For kids who have a happy childhood, it truly is important to introduce at least a little understanding that life doesn’t always go smoothly. Not only does this help kids cope later with some of their own bumps-in-the-road, it also helps develop empathy for others. Literature is a "safe" way to introduce some of these concepts. Perhaps this is why fairy tales which include unsettling elements have been so enduring.

Which is why maybe, just maybe, those of us who are strongly inclined to avoid them entirely might want to at least occasionally reconsider that.

As a child, I read the story of the little match girl. All through the story, in the back of my mind, I was waiting for the happy ending plot turn or the new character who would rescue the little girl from the wretched cold. But that's not how the story ends. The little match girl lights her last match and then dies in the cold. I cried when I got to the ending, and the story has always haunted me.

But for what the story taught me of compassion, I have never once regretted it.

UPDATE: Here's Boni's post (which, despite what she says, is not bombastic!). I have to say, I agree with most of what she says, even if we sorta disagree (but also sorta agree, if that makes sense). EJ at Mi Mi Mi Mi also has a great post. And the Read Roger post and comments are here.


Boni Ashburn said...

Aw, Debbie, I love your post! It brings up so many great counter-points to my bombastic way of thinking. My downfall is always, and I mean always, assuming that everyone and everyone's life situation is just like mine, which it completely ISN'T. You're so right about kids whose lives may not be as fortunate NOT needing to hear some of the dark stuff in fairy tales- they need the hope! I'm thinking it's the ones who are shielded from EVERYTHING that are going to have the unrealistic view of the world and that's only part of the audience.

I never get tired of this topic and thinking about its ins and outs and implications on kids- and I love that we mostly disagree and I still like you- hee hee! :)

I'm gonna go link to your counterpoint on my blog!

Jacqui said...

This fascinates me. I tend to be more of your Mind Two, officially. But I also control pretty carefully what my daughter and son read and watch, which seems paradoxical. Maybe I'd draw a totally artificial line between the dark undercurrent/potentially upsetting plot or unhappy ending stories and the glorifying violence or offering no hope of happiness or redemption stories.

Ellen said...

I truly enjoyed your post, Debbie, and this is a subject that's actually close to my heart. I do believe that every parent has to do what they believe is in the best interests of their children.

However, I am reminded of Albert Einstein's wonderful quotez; "If you want your child to be brilliant, read him fairy tales. If you want him to be a genius, read him MORE fairy tales"

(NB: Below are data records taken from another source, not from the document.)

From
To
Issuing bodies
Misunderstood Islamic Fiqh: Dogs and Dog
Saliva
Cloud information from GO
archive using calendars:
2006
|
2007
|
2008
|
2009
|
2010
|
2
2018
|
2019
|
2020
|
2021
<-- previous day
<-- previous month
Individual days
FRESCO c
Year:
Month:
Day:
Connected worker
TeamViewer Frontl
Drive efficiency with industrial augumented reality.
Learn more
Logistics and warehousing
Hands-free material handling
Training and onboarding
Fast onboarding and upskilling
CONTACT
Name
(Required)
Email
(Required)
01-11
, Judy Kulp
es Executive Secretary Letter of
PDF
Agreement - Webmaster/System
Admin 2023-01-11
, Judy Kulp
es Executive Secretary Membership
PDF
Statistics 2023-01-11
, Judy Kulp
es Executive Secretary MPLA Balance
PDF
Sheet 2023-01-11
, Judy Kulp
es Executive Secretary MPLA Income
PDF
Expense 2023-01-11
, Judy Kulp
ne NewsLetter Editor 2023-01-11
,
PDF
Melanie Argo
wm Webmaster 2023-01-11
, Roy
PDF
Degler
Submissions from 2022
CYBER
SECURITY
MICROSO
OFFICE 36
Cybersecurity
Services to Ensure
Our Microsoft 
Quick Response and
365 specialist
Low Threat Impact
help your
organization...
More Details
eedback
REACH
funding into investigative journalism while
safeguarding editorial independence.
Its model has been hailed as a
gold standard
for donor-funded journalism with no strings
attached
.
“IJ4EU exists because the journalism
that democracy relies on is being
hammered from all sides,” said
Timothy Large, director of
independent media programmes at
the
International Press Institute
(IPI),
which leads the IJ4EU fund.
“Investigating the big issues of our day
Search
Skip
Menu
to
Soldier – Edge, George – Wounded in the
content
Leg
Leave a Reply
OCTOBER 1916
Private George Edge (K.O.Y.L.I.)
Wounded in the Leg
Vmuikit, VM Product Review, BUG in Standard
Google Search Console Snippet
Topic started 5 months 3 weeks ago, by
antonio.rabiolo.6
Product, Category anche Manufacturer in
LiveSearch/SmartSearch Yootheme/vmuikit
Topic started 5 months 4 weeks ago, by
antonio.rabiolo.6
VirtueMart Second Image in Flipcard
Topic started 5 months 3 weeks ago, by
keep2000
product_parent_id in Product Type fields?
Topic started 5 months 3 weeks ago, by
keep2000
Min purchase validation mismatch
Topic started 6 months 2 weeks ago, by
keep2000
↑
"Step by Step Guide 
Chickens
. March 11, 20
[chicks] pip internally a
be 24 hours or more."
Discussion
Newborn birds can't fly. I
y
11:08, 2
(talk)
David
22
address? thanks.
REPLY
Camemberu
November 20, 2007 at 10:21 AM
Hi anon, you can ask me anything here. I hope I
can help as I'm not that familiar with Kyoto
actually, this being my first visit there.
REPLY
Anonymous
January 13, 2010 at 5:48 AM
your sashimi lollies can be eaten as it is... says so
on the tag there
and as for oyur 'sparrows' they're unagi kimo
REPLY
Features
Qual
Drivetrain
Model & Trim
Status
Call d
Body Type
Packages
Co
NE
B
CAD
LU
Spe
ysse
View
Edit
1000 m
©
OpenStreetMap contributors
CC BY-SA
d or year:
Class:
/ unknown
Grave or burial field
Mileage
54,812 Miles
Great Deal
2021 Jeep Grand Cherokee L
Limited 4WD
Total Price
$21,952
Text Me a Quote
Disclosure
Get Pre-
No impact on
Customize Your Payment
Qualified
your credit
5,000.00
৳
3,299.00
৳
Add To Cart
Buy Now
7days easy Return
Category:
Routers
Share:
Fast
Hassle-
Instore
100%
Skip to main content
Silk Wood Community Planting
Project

As both a teacher, a parent, and passionate bookaholic, I believe too many children are not exposed to enough creativity and lateral thinking. Fairy tales, by their very nature are not real. Most children can distinguish between "real" and "pretend" at a very young age. Additionally, I believe fairy tales are a healthy, and non-threatening way to work through challenging a way that's safe and so far from one's own reality that it makes a safe dream-like haven for children to explore these emotions without really feeling that pain themselves. I also think that *resolution* in fairy tales is a vital component to good tales.

One final note: multi-cultural and international fairy tales are also great. We tend to get bogged down in Grimm and Anderssen, but there is a world of great stories out there of amazing stories, that can also add some life lessons about myths, folk tales and fairy stories from around the world.

I guess I'd fall into the camp of less censorship...of age appropriate, WELL WRITTEN, material.